====== Provided data ======

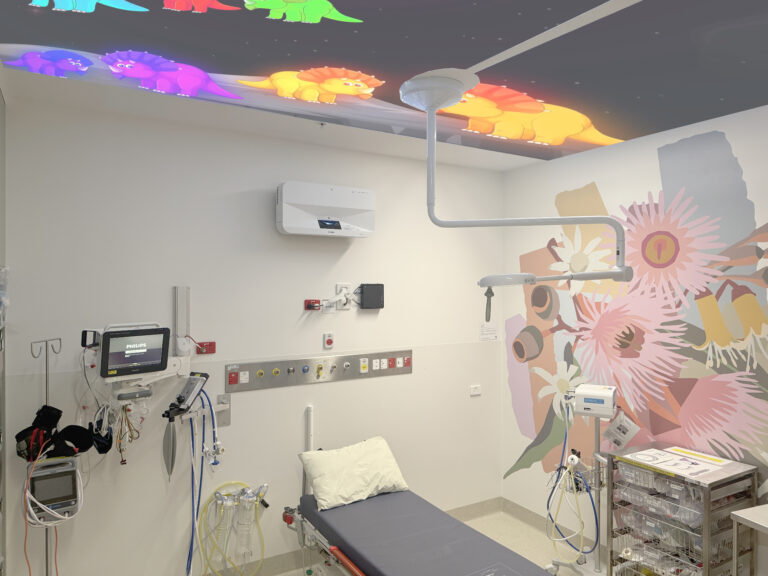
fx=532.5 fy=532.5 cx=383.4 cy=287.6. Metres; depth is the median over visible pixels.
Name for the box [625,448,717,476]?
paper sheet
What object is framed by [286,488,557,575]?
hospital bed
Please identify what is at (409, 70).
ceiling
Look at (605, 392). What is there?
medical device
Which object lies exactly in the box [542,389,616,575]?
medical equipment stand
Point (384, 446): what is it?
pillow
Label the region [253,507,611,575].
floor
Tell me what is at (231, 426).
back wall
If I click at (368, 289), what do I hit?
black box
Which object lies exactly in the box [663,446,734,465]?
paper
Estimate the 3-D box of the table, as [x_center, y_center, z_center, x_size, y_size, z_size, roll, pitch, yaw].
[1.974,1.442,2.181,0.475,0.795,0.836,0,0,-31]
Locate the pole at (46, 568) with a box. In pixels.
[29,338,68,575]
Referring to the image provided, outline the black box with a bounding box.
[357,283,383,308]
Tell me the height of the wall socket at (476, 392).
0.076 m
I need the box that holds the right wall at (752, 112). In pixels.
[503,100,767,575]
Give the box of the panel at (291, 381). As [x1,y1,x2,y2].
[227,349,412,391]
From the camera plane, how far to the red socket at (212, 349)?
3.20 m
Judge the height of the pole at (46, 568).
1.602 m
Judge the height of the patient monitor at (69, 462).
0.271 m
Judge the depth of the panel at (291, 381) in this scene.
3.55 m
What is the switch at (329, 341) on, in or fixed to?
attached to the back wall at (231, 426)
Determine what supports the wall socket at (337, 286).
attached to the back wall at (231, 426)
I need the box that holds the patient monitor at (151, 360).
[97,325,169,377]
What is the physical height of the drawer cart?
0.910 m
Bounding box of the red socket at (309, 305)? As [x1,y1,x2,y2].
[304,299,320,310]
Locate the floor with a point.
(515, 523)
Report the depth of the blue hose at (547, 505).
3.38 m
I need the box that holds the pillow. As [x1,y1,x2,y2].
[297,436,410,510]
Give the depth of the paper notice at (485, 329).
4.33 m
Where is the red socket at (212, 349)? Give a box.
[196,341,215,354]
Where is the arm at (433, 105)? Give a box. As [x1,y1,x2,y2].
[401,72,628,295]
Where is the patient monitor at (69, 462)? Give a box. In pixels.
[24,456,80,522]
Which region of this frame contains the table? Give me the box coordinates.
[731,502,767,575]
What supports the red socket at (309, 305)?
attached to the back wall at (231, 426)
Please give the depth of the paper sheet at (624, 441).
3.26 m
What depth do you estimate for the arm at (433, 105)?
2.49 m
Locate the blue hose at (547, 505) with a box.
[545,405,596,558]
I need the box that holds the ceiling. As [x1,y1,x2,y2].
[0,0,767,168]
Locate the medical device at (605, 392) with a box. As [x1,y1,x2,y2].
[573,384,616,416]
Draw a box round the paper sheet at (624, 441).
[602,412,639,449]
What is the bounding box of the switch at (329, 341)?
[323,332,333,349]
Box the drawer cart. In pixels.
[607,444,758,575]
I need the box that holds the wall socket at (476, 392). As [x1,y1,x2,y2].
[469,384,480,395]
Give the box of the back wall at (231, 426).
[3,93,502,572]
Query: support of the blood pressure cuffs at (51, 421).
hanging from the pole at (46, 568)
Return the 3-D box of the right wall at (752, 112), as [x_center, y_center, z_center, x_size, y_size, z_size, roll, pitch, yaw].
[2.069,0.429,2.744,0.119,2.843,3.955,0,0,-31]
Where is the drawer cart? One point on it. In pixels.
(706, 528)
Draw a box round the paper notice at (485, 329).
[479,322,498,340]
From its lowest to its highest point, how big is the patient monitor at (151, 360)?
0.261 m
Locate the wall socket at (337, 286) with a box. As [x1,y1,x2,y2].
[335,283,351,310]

======
====== Provided data ======

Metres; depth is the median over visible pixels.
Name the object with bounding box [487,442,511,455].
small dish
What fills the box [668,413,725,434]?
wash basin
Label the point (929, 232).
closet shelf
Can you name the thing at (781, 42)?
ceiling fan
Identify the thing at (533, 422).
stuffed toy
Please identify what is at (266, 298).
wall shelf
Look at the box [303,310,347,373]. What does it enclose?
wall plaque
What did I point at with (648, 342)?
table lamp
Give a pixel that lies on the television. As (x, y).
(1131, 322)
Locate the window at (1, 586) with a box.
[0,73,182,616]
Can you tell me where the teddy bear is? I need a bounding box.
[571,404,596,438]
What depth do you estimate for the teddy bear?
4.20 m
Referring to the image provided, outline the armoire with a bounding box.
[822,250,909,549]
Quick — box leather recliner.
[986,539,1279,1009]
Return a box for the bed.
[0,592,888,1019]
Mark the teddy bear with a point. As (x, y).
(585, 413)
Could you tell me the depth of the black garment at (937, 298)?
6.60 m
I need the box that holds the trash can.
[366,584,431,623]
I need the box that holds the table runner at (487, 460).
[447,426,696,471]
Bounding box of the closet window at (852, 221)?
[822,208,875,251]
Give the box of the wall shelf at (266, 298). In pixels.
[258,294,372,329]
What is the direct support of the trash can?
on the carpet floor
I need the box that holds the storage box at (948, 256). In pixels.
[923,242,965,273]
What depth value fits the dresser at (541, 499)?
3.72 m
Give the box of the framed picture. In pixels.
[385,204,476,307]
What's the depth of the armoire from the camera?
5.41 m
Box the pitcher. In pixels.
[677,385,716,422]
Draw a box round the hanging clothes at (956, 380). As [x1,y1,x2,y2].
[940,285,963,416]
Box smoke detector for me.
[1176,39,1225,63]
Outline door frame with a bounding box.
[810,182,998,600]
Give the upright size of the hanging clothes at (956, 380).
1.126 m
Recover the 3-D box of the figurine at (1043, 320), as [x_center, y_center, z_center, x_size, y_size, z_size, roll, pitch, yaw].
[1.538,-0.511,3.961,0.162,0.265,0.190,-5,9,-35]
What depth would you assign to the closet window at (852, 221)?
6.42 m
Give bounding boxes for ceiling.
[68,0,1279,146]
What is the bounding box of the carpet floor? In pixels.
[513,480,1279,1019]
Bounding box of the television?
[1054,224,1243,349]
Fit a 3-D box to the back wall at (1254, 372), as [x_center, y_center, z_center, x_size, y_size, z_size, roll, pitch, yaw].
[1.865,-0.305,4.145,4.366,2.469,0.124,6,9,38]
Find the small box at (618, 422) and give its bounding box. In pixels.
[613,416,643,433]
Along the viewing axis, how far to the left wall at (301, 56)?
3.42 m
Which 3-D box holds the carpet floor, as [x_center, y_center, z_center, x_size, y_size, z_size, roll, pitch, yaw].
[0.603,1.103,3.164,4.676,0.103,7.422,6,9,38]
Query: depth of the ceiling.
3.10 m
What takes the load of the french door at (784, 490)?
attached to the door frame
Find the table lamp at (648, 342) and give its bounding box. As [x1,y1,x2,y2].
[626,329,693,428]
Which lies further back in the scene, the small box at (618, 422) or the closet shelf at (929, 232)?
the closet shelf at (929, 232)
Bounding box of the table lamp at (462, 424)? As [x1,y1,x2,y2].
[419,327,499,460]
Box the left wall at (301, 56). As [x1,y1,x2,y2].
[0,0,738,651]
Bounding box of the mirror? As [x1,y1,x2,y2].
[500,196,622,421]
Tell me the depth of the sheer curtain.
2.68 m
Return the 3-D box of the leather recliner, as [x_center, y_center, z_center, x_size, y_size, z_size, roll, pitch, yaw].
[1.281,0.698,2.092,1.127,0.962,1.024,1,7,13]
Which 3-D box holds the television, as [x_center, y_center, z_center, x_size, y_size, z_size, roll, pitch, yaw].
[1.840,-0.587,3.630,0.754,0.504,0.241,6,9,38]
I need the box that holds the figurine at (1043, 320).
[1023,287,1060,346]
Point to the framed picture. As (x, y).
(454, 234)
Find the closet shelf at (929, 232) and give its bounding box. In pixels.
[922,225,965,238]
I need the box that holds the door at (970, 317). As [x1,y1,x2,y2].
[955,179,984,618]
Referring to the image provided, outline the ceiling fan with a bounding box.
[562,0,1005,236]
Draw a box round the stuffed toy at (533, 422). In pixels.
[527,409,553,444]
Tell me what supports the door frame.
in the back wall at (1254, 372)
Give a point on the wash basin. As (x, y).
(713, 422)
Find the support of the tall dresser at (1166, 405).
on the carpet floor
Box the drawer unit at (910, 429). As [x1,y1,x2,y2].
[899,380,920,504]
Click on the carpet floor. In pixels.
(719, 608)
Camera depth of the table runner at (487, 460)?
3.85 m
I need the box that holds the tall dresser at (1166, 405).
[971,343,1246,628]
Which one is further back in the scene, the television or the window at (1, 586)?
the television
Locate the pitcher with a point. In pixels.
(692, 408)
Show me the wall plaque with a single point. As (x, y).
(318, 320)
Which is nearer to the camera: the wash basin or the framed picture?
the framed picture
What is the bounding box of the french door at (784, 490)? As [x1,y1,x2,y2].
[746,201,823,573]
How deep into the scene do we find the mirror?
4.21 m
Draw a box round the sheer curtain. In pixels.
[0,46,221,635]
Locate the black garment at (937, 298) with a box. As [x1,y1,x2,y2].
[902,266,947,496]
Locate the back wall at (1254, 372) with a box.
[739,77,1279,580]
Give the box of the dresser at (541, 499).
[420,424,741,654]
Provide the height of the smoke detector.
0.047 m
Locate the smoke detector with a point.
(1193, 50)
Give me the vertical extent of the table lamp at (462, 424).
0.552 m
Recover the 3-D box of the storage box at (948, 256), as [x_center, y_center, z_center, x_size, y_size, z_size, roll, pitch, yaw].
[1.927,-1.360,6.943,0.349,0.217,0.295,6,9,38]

======

**Work order:** The expected answer is each line of the records above that includes the string "visible".

**Completed exercise:**
fx=532.5 fy=532.5 cx=383.4 cy=287.6. Metres; depth is the median over visible pixels.
Metres; depth is the median over visible pixels.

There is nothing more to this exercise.